If you want to explore the Mandelbrot set, or fractals in general, you have endless options, but you should definitely look at the Xaos Fractal Browser. It’s been super-streamlined for zooming around quickly. Lots of people use it and upload their pictures to Flickr, and Flickr, in turn, makes it easy for me to embed this dandy slideshow.
http://www.flickr.com/apps/slideshow/show.swf?v=71649
Zooming around in Mandelbrot space got me thinking about the problem of mathematical exploration in general. I did a little googling and found this news item. (Note: actually I made it up)

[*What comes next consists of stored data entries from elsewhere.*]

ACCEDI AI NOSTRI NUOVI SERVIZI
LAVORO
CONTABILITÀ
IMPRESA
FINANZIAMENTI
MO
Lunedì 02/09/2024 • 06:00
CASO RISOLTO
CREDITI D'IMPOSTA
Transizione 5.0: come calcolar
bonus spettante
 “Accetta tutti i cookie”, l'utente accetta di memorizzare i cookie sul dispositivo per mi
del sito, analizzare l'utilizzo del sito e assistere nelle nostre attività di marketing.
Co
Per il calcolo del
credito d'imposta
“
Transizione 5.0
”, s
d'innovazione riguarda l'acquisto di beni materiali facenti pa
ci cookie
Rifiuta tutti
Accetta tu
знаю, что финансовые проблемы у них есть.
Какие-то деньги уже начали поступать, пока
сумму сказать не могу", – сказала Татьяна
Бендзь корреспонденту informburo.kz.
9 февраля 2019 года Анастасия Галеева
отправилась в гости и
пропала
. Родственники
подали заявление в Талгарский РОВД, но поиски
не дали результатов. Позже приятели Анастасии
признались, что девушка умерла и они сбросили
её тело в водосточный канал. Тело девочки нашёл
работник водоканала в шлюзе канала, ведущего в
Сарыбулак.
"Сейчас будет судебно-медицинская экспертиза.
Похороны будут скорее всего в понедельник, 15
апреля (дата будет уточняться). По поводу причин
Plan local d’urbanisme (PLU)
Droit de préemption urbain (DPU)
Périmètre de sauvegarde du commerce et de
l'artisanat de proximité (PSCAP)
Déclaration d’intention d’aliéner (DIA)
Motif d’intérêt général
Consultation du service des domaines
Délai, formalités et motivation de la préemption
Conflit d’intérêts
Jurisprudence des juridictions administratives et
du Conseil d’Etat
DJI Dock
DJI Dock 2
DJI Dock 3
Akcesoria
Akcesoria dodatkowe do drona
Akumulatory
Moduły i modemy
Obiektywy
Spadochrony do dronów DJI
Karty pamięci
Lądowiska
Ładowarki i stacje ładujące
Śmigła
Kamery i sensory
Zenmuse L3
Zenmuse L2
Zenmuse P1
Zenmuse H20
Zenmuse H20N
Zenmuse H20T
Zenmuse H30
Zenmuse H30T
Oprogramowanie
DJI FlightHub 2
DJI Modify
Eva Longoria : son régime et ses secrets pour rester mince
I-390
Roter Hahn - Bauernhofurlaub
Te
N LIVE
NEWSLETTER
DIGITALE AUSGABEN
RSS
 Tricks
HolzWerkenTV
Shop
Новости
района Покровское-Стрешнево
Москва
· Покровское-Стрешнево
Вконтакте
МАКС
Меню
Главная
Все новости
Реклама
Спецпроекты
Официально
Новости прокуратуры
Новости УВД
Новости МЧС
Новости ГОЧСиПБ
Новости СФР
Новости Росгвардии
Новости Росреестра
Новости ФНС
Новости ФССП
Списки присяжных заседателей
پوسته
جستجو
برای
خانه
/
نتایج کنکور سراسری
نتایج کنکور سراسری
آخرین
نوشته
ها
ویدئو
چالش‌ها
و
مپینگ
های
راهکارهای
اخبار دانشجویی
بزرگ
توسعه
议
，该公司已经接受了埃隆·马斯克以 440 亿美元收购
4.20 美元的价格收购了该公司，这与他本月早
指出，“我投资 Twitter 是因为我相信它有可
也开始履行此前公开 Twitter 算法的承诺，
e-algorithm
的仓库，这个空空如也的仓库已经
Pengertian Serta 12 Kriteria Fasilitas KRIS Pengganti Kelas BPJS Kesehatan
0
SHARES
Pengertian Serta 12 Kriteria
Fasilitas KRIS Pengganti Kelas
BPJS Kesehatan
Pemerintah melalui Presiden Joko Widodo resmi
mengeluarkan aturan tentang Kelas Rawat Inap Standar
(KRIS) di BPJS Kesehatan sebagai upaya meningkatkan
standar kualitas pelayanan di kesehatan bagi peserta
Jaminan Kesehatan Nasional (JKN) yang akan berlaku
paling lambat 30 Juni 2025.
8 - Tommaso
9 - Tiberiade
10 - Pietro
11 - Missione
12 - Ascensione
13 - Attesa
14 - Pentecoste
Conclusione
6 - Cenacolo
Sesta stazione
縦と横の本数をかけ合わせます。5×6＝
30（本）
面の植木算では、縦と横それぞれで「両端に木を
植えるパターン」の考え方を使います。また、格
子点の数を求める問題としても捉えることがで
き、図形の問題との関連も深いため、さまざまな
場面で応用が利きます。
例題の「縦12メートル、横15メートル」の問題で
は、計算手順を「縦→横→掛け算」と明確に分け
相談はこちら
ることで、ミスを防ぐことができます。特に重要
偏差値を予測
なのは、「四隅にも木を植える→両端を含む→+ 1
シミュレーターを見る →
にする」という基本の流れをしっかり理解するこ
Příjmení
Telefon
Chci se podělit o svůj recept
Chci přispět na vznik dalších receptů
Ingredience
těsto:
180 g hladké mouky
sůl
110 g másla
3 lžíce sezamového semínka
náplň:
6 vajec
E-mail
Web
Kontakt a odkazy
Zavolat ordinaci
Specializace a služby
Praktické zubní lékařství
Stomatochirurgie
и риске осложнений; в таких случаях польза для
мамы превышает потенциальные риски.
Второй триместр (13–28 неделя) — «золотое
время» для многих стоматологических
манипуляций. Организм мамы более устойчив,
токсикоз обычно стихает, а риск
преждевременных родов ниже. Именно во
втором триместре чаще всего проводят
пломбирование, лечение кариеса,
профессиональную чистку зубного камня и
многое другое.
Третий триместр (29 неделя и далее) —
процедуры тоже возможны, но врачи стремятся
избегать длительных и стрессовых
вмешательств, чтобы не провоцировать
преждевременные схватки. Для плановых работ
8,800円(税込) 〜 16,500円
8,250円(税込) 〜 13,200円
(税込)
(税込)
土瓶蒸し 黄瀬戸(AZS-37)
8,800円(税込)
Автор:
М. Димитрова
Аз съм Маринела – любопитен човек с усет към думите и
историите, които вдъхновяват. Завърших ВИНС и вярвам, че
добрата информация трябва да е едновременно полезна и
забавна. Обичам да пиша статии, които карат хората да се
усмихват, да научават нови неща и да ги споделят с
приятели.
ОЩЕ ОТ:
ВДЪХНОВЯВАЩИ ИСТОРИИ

WASHINGTON, DC (May 1, 2009)
FOR IMMEDIATE RELEASEGovernment officials were scrambling this morning to put the finishing touches on what’s being touted as the “most significant exploration initiative since Apollo.” The program, called Fractal One, has been established to plant an American flag on the bottom of the Mandelbrot set. Lead mathematician for the program Curt Canneford explained: “The Mandelbrot set is a mathematical object, a fractal set of fantastic richness. The deeper you delve into it, the more mysteries you find. It’s unconscionable that, since its discovery more than twenty years ago, we still don’t know where it stops.”
Bipartisan support has been building for the initiative. As Representative Malcolm Blakey (R, Missouri) explained at a press conference yesterday, “When we heard that the French were funding an expedition to set foot on the bottom of the Mandelbrot set, we realized this was a matter of national pride and competitiveness. Why, in an age when Everest has been climbed, the Marianas trench plumbed, and the moon itself claimed for this great republic, is the Mandelbrot set still hiding secrets? This math resource should be probed and exploited. We might find oil, mineral wealth, or lots of cool pictures for American students to put up in their dorm rooms.”
Late last night, underscoring the urgency of the effort, came word of an imminent Chinese expedition, and there was an unsubstantiated claim that a Russian team was “already there.”
What will it look like at the bottom? It’s hard to say. Lead Mandelnaut Irving Bell was sanguine about the dangers. “We’re talking about extremely small numbers… the linear dimensions alone will measure less than 10 to the minus 128. The computational pressures will be enormous. The iteration counts near the bottom could pin us down for weeks, and a divergent blowout could happen at any time.”
It was a stirring scene as he and his team, against the backdrop of a large American flag, were sealed into the stainless steel Fractal One compute pod and lowered into the complex set.